Keputusan Pemerintah, sebagai pihak yang secara konstitusional dipercaya mengelola negara dan mengurusi rakyat, soal timnas adalah keputusan Negara yang mengikat.
Sebenarnya keputusan menolak juga menerima timnas Israel dalam turnamen Piala Dunia yang semula direncanakan penyelanggarannya di Indonesia tak perlu didasarkah pada sikap Dubes Palestina, karena
1. Dubes Palesina untuk Indonesia berasal dari Pemerintah otonom yang dipegang oleh faksi pro kompromi Fatah di Tepi Barat yang secara objektif tidak merepresentasi mayoritas bangsa Palestina, terutama di Gaza yang dikuasai oleh Hamas;
2. Menentang rezim Israel dan mendukung kemerdekaan Palestina bukanlah persoalan Palestina secara spesifik dan eksklusif karena isu sentralnya adalah menentang penjajahan dan semangat menghapusnya di dunia oleh siapapun terhadap siapapun di manapun. Suatu saat bila Palestina merdeka sebagai sebuah bangsa dan negara lalu menjajah negeri lain, maka ia harus ditentang, tanpa membedakan agama yang dianut oleh mayoritas penduduknya
Terlepas dari keputusan itu tak menjangkau pikiran yang tersimpan dalam benak dan tak mengubah ilegalitas rezim Istael yang telah ditetapkan oleh banyak elemen bangsa berdasarkan interpretasi logis atas sila kedua Pancasila.

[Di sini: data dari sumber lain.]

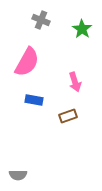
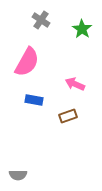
gray cross: rotated 12 degrees clockwise
pink arrow: moved 2 px down; rotated 132 degrees clockwise
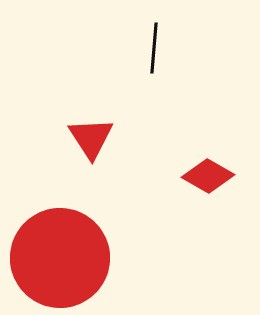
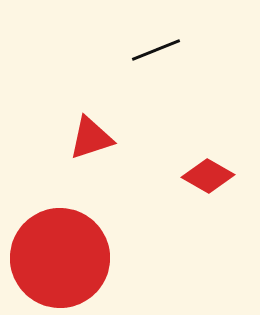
black line: moved 2 px right, 2 px down; rotated 63 degrees clockwise
red triangle: rotated 45 degrees clockwise
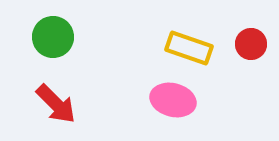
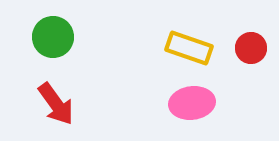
red circle: moved 4 px down
pink ellipse: moved 19 px right, 3 px down; rotated 21 degrees counterclockwise
red arrow: rotated 9 degrees clockwise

Pernyataan bahwa sepakbola tak boleh dicampur dengan politik bisa diterima. Penjajahan bukan masalah politik juga bukan masalah agama. Ini adalah masalah kemanusiaan.
Turnamen sepakbola dunia adalah momen simbolik bagi setiap bangsa melalui timnasnya untuk mengekspresikan nasionalisme. Karena membawa nama negara, setiap pemainnya adalah duta ideologis negara. Ini bukan hanya soal olahraga, tapi soal eksistensi bangsa dan negara. Timnas Israek pun punya tendensi itu.

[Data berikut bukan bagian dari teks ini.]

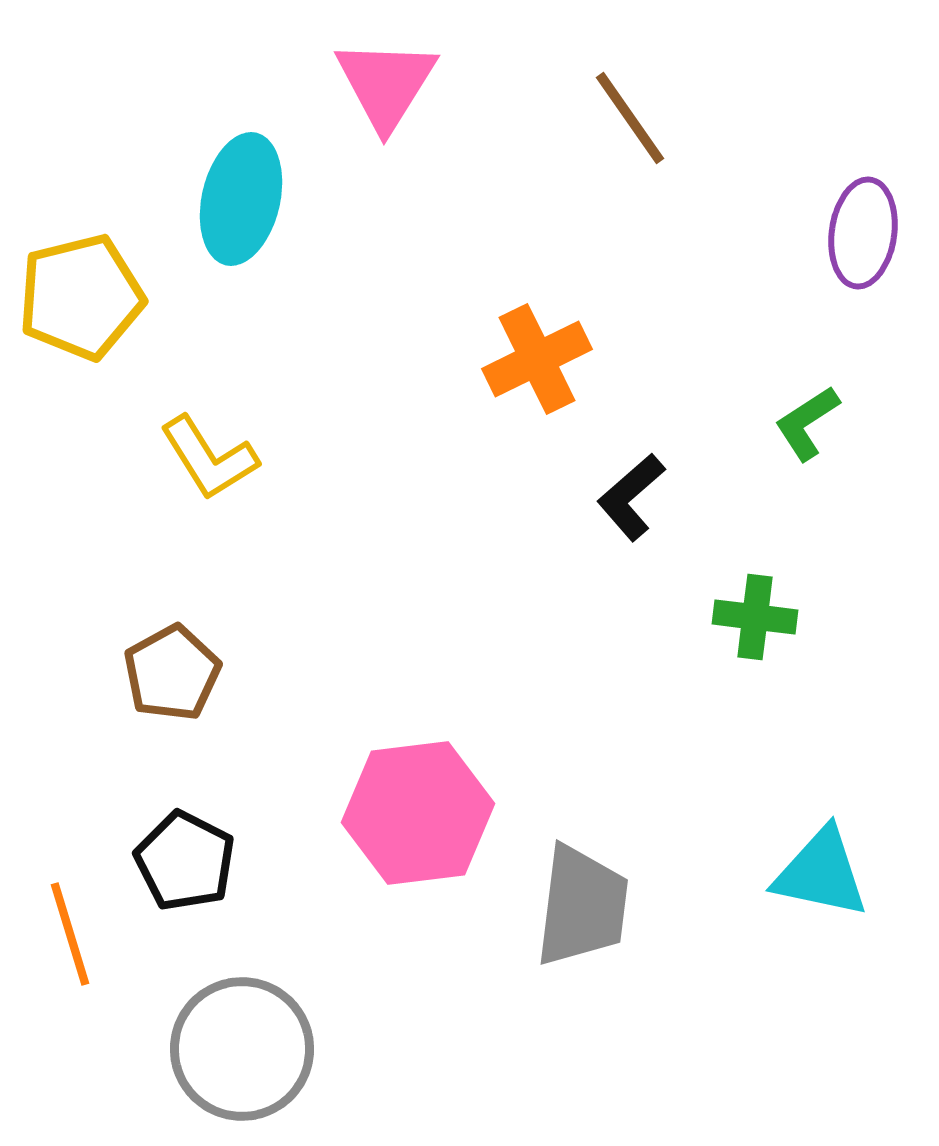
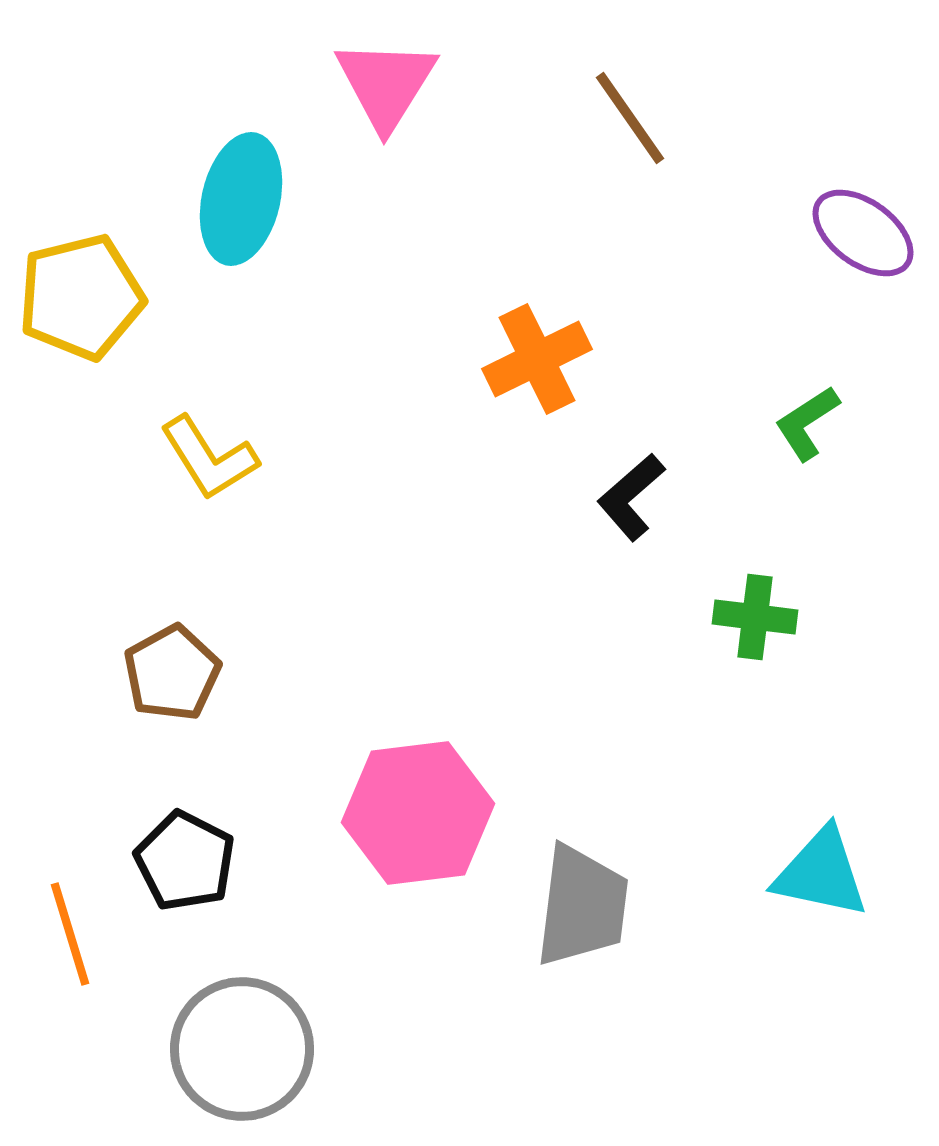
purple ellipse: rotated 62 degrees counterclockwise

Ini juga bukan cuma soal bola atau olahraga tapi soal “timnas”. Timnas adalah akronim tim nasional. Nasional adalah kata ejektif dari nation yang berarti bangsa. Bangsa adalah masyarakat yang diikat oleh sebuah konstitusi dan negara. Negara adalah institusi pemerintahan yang berlaku di atas sebuah wilayah tanah. Jadi, bukan cuma soal ngejar dan menendang bola. Ini masalah nasionalisme.
Sekadar ikut turnanen karena menang lelang sebagai tuan rumah tak menjamin peningkatan kualitas persepakbolaan di Tanah Air. Solusi realistis adalah rekrutmen profesional yang berasas keunggulan talenta dan skill, bukan nepotisme dan mengupgrade mental profesional dan spirit bela negara para kandidat pemain, bukan naturalisasi semata,
Batal jadi tuan rumah memang sesuatu yang disayangkan. Semoga ada solusi terbaik. Apapun yang terjadi, amanat konstitusi lebih utama.